C’è ovviamente, anche il Supercattivo. Un uomo tutto in grigio – del quale, almeno in queste prime puntate, si ignora l’identità – che da un laboratorio – lucernario comanda la sua armata di farfalle malvage, le Akuma (la parola significa “demone” in giapponese). Si chiama Papillon, e la sua particolarità è che non agisce in proprio.

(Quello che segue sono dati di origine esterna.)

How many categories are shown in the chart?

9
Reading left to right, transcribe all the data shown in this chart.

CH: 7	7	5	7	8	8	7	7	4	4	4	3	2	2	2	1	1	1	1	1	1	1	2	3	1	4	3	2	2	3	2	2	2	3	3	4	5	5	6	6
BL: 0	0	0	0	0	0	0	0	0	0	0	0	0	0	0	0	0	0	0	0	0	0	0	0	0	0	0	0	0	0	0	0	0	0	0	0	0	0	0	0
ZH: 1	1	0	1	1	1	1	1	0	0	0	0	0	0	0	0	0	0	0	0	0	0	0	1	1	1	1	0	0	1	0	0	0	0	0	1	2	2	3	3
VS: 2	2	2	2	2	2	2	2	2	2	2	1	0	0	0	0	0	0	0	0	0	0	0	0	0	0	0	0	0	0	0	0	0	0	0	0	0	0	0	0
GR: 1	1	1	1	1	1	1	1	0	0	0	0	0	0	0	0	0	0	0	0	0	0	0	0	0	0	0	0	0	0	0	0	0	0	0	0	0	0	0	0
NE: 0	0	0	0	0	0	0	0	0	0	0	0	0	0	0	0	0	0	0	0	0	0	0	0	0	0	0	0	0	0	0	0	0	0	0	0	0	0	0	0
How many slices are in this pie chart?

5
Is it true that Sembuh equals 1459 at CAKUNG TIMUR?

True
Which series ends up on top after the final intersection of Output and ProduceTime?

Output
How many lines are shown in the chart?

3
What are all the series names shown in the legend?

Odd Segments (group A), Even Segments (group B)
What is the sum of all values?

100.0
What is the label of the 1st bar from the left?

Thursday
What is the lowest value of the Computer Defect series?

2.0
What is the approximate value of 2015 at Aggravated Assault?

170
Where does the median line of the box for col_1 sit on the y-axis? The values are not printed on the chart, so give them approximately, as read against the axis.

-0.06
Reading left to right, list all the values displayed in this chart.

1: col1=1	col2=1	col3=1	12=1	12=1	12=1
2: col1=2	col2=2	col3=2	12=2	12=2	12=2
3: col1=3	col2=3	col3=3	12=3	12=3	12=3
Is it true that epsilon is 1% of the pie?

Piuttosto, scandaglia la città alla ricerca di persone frustrate, arrabbiate, vittime di un’ingiustizia o del destino cinico e baro. Quando ne individua una, manda una delle sue farfalle violacee a possederla. Il povero frustrato (spesso sono amici dei protagonisti) diventa schiavo delle sue emozioni negative e, guidato da Papillon, si trasforma in un Cattivo con superpoteri (esempio: imprigionare persone in bolle, scatenare tempeste di ghiaccio …). L’obiettivo di Papillon è provocare l’intervento di Ladybug e Chat Noir, attirarli in una trappola, sottrarre i loro Miraculous e accrescere il proprio potere con essi. Ovviamente, in ogni puntata, dopo aspra lotta, l’intervento finale di Ladybug (che da trasformata è molto più assertiva ed efficiente della sua versione di tutti i giorni) salva la metropoli catturando le Akuma e “purificandole”, cioè trasformandole in innocue farfalline bianche.

Ho trovato molto interessante il modus operandi di Papillon, perché mi ha ricordato quello della destra populista europea e americana di oggi. Agire sulle emozioni negative, sul senso di frustrazione e ingiustizia (reale), portare la gente alla rabbia e indirizzarne le energie verso falsi bersagli, a vantaggio esclusivo di chi tira i fili nell’ombra. Il compagno di classe timido o il bizzarro ometto che dà da mangiare ai piccioni si trasformano in mostri che creano confusione in città. Così oggi il vicino di casa che ama gli animali, la casalinga tutta santi e madonne, il vecchio compagno tanto di sinistra, dietro la tastiera si trasformano in stalker, in haters, in indignati con la bava alla bocca che invocano lo stupro per l’avversaria politica, i lager per i Rom, l’annegamento ai migranti. Senza che ci sia disponibile un Miraculous per disinnescarli.

La serie – per ora su Netflix c’è solo la prima stagione – ha prodotto, come gustoso sottoprodotto, dei bei video, rintracciabili su YouTube. In essi si vedono spezzoni di scene della serie a commento visivo di noti tormentoni latinoamericani, tipo il mai abbastanza deplorato Despacito o il volgare A mi me gustan Mayores. Non c’è che dire: con le immagini di Marinette e Adrien, diventano assai più sopportabili.

Un unico appunto: la sigla italiana, cantata da una tarda epigona di Cristina D’Avena, sfiora il ridicolo con il ritornello Miraculùs. Così, con l’accento, sulla U. La risata liberatoria parte, inevitabilmente.